Any pictures in the records below should be skipped; write out everything else exactly.

---- Exercise data

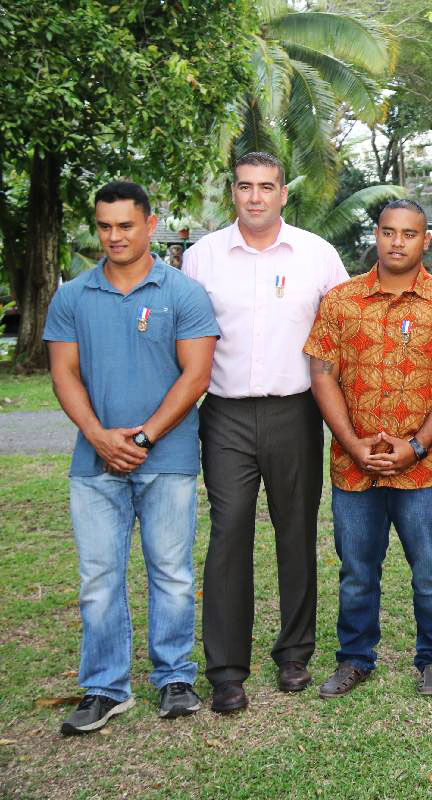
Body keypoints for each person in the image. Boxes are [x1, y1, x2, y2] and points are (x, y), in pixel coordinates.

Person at [45, 181, 219, 733]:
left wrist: (142, 438)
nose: (114, 236)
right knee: (99, 578)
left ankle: (175, 679)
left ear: (150, 224)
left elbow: (197, 376)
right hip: (94, 465)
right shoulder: (73, 296)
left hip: (166, 461)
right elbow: (63, 374)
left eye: (125, 225)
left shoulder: (184, 293)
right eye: (105, 226)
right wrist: (99, 436)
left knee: (171, 572)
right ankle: (105, 688)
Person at [182, 152, 350, 713]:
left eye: (267, 187)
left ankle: (294, 653)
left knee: (296, 530)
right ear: (234, 192)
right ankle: (227, 669)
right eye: (245, 187)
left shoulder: (317, 256)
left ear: (284, 193)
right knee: (229, 531)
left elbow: (344, 332)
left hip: (295, 411)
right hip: (224, 413)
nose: (256, 197)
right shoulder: (202, 257)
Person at [303, 200, 432, 697]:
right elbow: (322, 375)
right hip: (353, 465)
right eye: (388, 232)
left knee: (429, 568)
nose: (397, 242)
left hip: (423, 470)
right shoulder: (340, 301)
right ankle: (355, 658)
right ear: (376, 236)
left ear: (426, 241)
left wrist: (417, 446)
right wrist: (352, 443)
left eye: (409, 234)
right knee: (357, 570)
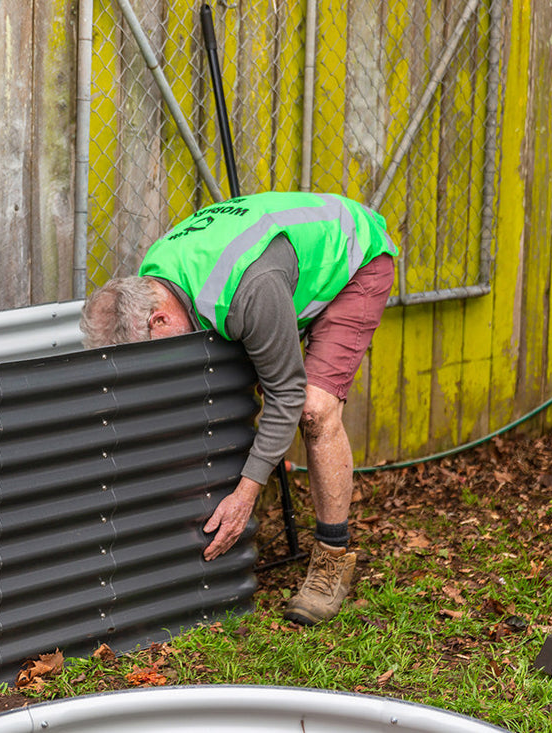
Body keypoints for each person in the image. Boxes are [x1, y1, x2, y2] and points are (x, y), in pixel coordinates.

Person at [79, 191, 398, 626]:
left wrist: (246, 494)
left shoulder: (249, 289)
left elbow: (285, 392)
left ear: (158, 320)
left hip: (353, 260)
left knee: (313, 410)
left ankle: (331, 561)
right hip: (277, 272)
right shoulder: (155, 275)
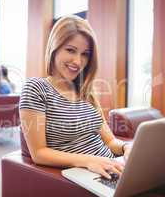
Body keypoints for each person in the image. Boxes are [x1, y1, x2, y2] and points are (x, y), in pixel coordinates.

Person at [19, 15, 132, 180]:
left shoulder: (87, 92)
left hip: (112, 168)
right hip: (87, 175)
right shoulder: (36, 88)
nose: (78, 61)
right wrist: (89, 161)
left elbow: (110, 141)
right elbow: (39, 153)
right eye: (70, 50)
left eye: (85, 54)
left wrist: (126, 147)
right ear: (54, 48)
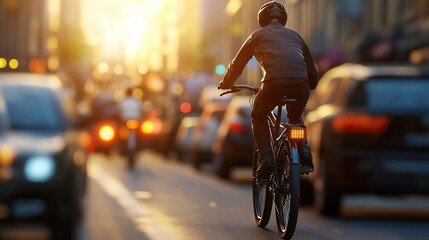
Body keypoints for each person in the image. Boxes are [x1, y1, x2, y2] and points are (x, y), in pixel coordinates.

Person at [218, 1, 318, 177]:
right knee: (295, 117)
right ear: (283, 20)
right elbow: (312, 74)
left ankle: (266, 158)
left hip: (273, 84)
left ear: (261, 20)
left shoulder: (257, 36)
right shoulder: (296, 36)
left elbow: (237, 64)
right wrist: (306, 84)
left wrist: (226, 82)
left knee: (258, 115)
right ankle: (304, 150)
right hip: (300, 85)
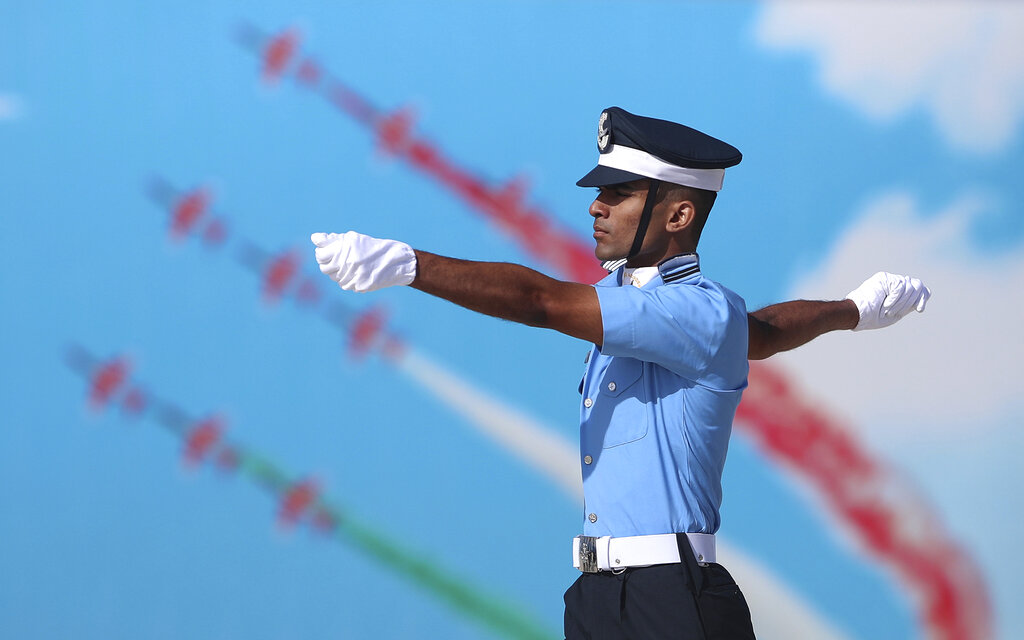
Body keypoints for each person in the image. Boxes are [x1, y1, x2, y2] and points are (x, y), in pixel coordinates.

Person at [310, 106, 930, 639]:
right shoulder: (661, 307)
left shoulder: (694, 309)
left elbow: (540, 301)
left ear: (678, 215)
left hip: (669, 598)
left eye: (619, 194)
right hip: (599, 595)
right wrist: (853, 310)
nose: (596, 207)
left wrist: (408, 264)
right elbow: (764, 332)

--------

__Your solution__.
Body keypoints for each person in the image. Boxes are [x1, y1, x2, y2] and points are (x, y), in pixel coordinates.

Person at [45, 181, 219, 733]:
left wrist: (142, 438)
nose: (114, 236)
right knee: (99, 578)
left ankle: (175, 679)
left ear: (150, 224)
left elbow: (197, 376)
right hip: (94, 465)
right shoulder: (73, 296)
left hip: (166, 461)
right elbow: (63, 374)
left eye: (125, 225)
left shoulder: (184, 293)
right eye: (105, 226)
right wrist: (99, 436)
left knee: (171, 572)
right ankle: (105, 688)
Person at [182, 152, 350, 713]:
left eye: (267, 187)
left ankle: (294, 653)
left knee: (296, 530)
right ear: (234, 192)
right ankle: (227, 669)
right eye: (245, 187)
left shoulder: (317, 256)
left ear: (284, 193)
right knee: (229, 531)
left elbow: (344, 332)
left hip: (295, 411)
right hip: (224, 413)
nose: (256, 197)
right shoulder: (202, 257)
Person at [303, 200, 432, 697]:
right elbow: (322, 375)
right hip: (353, 465)
right eye: (388, 232)
left knee: (429, 568)
nose: (397, 242)
left hip: (423, 470)
right shoulder: (340, 301)
right ankle: (355, 658)
right ear: (376, 236)
left ear: (426, 241)
left wrist: (417, 446)
right wrist: (352, 443)
left eye: (409, 234)
right knee: (357, 570)
Body keypoints for each person in the image. Boxes are [x1, y1, x2, y2] and points are (x, y), in pixel coordinates.

Person at [79, 191, 398, 626]:
left wrist: (246, 494)
left shoulder: (249, 289)
left elbow: (285, 392)
left ear: (158, 320)
left hip: (353, 260)
left knee: (313, 410)
left ankle: (331, 561)
right hip: (277, 272)
right shoulder: (155, 275)
Body keypoints for each person in the image. Boxes are [x1, y1, x2, y2] and points are (x, y), in pixel coordinates.

Person at [19, 15, 132, 180]:
left shoulder: (87, 92)
left hip: (112, 168)
right hip: (87, 175)
right shoulder: (36, 88)
nose: (78, 61)
right wrist: (89, 161)
left elbow: (110, 141)
right elbow: (39, 153)
right eye: (70, 50)
left eye: (85, 54)
left wrist: (126, 147)
right ear: (54, 48)
Body keypoints for each person in the image. Boxes are [x1, y1, x2, y2] and points are (x, y), in pixel coordinates.

Person at [218, 1, 318, 177]:
right knee: (295, 117)
right ear: (283, 20)
right elbow: (312, 74)
left ankle: (266, 158)
left hip: (273, 84)
left ear: (261, 20)
left shoulder: (257, 36)
right shoulder: (296, 36)
left elbow: (237, 64)
right wrist: (306, 84)
left wrist: (226, 82)
left knee: (258, 115)
right ankle: (304, 150)
right hip: (300, 85)
Body keypoints for each person in the image. Boxes are [x1, y1, x2, y2] and points are (x, y), in pixel coordinates.

Person at [310, 106, 930, 639]:
right shoulder: (661, 307)
left shoulder: (694, 309)
left elbow: (540, 301)
left ear: (678, 215)
left hip: (669, 598)
left eye: (619, 194)
right hip: (599, 595)
right wrist: (853, 310)
nose: (596, 207)
left wrist: (408, 264)
right elbow: (764, 332)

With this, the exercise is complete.